The genus Troglophilus has a geographic distribution limited to the eastern Mediterranean. The distribution of the genus Dolichopoda is wider, from the Pyrenees to the Caucasus, and only partially overlaps that of Troglophilus (Baccetti 1982). A common oriental origin was postulated for both genera, with a hypothetical center of dispersal in the former Aegean plate (Jeannel 1947, Ruffo 1955). The great number of Dolichopoda and Troglophilus species presently occurring in Italy and Greece seems to confirm this hypothesis. In this context, the Anatolian rhaphidophorids, including D. noctivaga and T. tatyanae from the Pontic area, as well as the transCaucasian D. euxina and D. hyrcana, can be considered descendants of an old lineage that has colonized the northeastern portion of the Aegean plate. In the Oligocene and Upper Miocene this tectonic plate, (Steininger & Rogl 1984), formed a large part of Anatolia and gave rise to many taxa of present-day Turkish fauna

A recent phylogenetic reconstruction based on molecular data (Allegrucci et al. 2006) strongly supports this hypothesis, suggesting a more ancient origin of the Anatolian-Caucasian Dolichopoda species, compared to the western species of the genus. In that study D. euxina and D. sbordonii are separated by a divergence time ranging from 5.9 to 6.7 Mya. These estimates are consistent with a Miocene vicariance scenario based on the split of Anatolian and Caucasian areas from the Aegean plate (La Greca 1999, Ciplak 2004). Subsequently the south Aegean rhaphidophorid stocks gave rise to numerous endemic species while spreading northwards across the western portion of the Paleo-Mediterranean regions.

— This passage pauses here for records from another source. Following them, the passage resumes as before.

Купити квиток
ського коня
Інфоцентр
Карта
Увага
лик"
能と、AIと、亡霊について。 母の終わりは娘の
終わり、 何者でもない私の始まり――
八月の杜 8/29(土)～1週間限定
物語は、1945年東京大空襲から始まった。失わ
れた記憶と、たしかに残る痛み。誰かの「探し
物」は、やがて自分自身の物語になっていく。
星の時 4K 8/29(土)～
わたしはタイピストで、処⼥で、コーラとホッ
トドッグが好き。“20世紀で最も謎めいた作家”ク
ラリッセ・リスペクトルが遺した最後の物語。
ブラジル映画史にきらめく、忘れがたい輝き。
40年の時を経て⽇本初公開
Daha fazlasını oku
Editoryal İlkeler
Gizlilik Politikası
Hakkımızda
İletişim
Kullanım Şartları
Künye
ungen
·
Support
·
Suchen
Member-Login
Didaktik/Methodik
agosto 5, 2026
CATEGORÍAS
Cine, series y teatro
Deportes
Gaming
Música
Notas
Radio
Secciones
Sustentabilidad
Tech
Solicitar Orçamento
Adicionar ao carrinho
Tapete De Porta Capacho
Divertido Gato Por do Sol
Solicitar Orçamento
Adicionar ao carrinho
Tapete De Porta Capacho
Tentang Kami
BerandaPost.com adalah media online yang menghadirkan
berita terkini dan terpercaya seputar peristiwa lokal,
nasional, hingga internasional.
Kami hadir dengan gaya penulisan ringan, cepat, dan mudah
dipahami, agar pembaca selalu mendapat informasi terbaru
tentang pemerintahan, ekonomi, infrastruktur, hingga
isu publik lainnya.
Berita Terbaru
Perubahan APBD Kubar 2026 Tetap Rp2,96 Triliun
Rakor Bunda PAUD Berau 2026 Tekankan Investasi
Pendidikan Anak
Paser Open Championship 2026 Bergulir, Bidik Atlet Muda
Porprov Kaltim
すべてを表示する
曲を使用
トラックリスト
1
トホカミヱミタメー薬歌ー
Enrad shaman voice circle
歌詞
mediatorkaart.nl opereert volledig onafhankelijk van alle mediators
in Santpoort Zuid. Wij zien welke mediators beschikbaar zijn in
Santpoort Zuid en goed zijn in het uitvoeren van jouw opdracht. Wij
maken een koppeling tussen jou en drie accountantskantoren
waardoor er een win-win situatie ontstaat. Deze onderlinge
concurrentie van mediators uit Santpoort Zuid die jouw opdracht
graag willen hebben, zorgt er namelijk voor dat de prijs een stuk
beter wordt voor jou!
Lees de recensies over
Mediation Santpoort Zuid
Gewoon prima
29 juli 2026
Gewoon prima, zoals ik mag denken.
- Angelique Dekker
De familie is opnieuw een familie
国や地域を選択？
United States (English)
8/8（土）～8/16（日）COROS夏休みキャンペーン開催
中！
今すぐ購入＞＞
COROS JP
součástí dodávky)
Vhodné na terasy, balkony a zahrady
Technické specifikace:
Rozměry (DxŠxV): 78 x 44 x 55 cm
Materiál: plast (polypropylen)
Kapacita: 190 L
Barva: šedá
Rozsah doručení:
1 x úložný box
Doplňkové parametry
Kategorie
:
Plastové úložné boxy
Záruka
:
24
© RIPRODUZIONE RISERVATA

The epiphallus morphology shared between Anatolian and Caucasian species of Dolichopoda, appears in good agreement with this proposed scenario as well as with the early separation of these groups of species — the eastern from the western ones. The latter have a common morphology of the epiphallus which is elongated and apically acuminate. Similarly a molecular study conducted on several species of the Troglophilus genus (Ketmaier et al. 2006) supports an Aegean origin of the group, which probably dates back to the early Miocene. The major speciation events are apparently linked to the main tectonic events that affected the east-Mediterranean area from the middle Miocene to the Pliocene. T. tatyanae and all the other species from Asia Minor share a lack of extensions on the tenth male tergite. This is in partial agreement with the molecular data, which support an early separation of most of the Anatolian species from the western ones. However this morphological feature also occurs in two species presently confined to the Aegean insular area (i.e., T. spinulosus from Crete and T. marinae from Santorini island). This could be explained by land connections between the former Hellenic arc and Anatolia, which probably occurred repeatedly during the late Miocene and Pliocene (Ciplak 2004).